What is an HSD event?
Virtualized Cloud Servers, Block Storage, and Databases reside on physical servers called hosts (sometimes called a hypervisor). It is SpinUp’s responsibility to manage the underlying hardware (the host), but it is your responsibility to manage everything relating to your virtual Cloud Server, Block Storage, and/or Database.
The host hardware, like all technology, will eventually fail or need maintenance. When it does, the downtime will impact you unless you’ve made the appropriate preparations. When a host experiences a problem that results in it being offline, all virtual devices on that host are also brought offline.
When a host or hardware failure impacts you, SpinUp sends email to the primary contact on the account to inform you about the HSD event.

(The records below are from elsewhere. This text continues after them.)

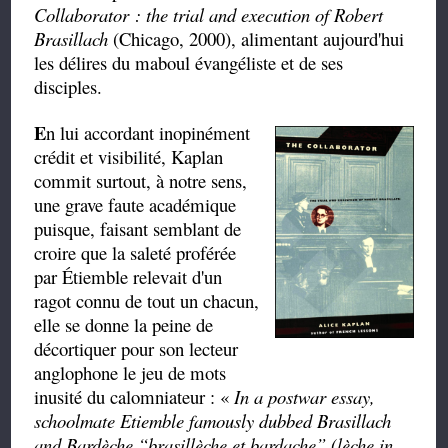
Collaborator : the trial and execution of Robert
Brasillach
(Chicago, 2000), alimentant aujourd'hui
les délires du maboul évangéliste et de ses
disciples.
E
n lui accordant inopinément
crédit et visibilité, Kaplan
commit surtout, à notre sens,
une grave faute académique
puisque, faisant semblant de
croire que la saleté proférée
par Étiemble relevait d'un
ragot connu de tout un chacun,
elle se donne la peine de
décortiquer pour son lecteur
anglophone le jeu de mots
inusité du calomniateur : «
In a postwar essay,
schoolmate Etiemble famously dubbed
Brasillach
and
Bardèche
“
brasillèche
et
bardache
”
(lèche in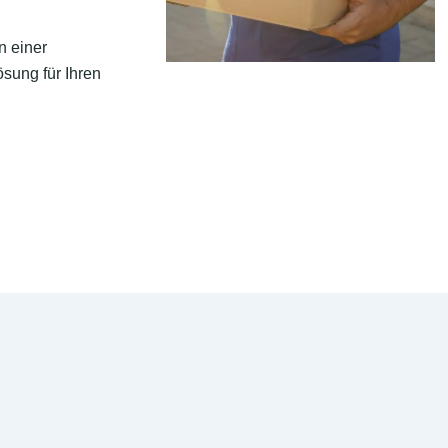
n einer
sung für Ihren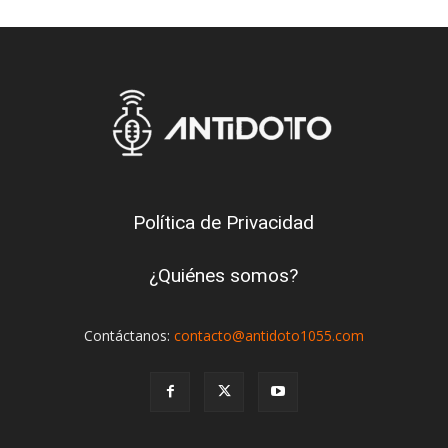
Política de Privacidad
¿Quiénes somos?
Contáctanos:
contacto@antidoto1055.com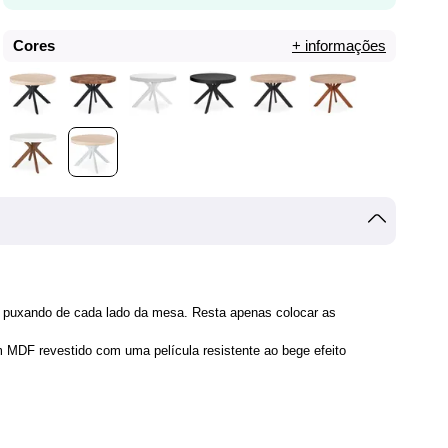
Cores
+ informações
 puxando de cada lado da mesa. Resta apenas colocar as
MDF revestido com uma película resistente ao bege efeito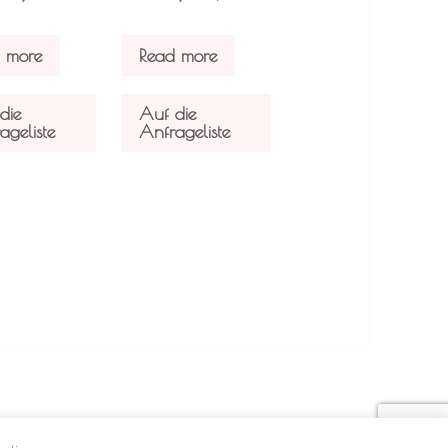
 more
Read more
die
Auf die
ageliste
Anfrageliste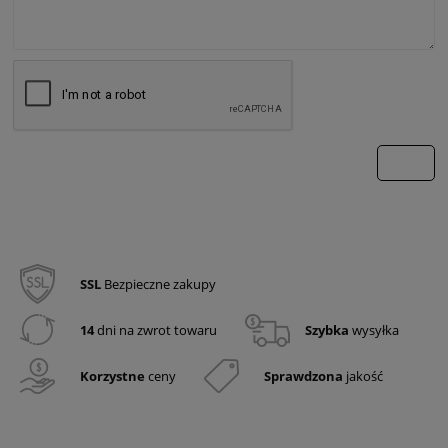
wyślij
SSL
Bezpieczne zakupy
14
dni na zwrot towaru
Szybka
wysyłka
Korzystne
ceny
Sprawdzona
jakość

At that time, engineers are already aware of the problem and are actively engaged in resolving the issue. When the host comes back online, you are notified with a final update.
Actions to take after HSD events
We strongly recommend that you don't make any changes to your affected resources during an ongoing HSD event.
When you receive a notification that a host has been recovered, either log into the affected Cloud Server or attempt to access the affected volume or database and verify that it is operating as you expect.
Remember that any configuration changes that were not set to properly persist through a reboot will revert and need to be re-applied. For example if you created a rule in the Linux iptables configuration of a Cloud Server but did not save it to become persistent, then this will need to be corrected.
How to avoid future downtime
We recommend that you set up your infrastructure so that there is no single point of failure.
For example, use a Load Balancer with Cloud Servers to maintain continuity of your service in the event that a host goes down. Even in the case of a single Cloud Server environment, a Load Balancer enables you to retain access to the same public IP address so that you can clone a replacement Cloud Server from a snapshot. To accomplish this with minimal downtime, we also recommend that you set up scheduled snapshots and backups and test both snapshots and backups periodically to ensure you can quickly clone production Cloud Servers or restore data from backups to a new Cloud Server.
For Cloud Databases, make use of highly available instances, which feature automated failover and replication. You can also configure your Cloud Server to collect scheduled MySQL® dumps from the database as a form of data backup.
With Block Storage, take regular snapshots of your devices, or use file-level backups to ensure that you can recreate or recover data that might be impacted due to an infrastructure incident.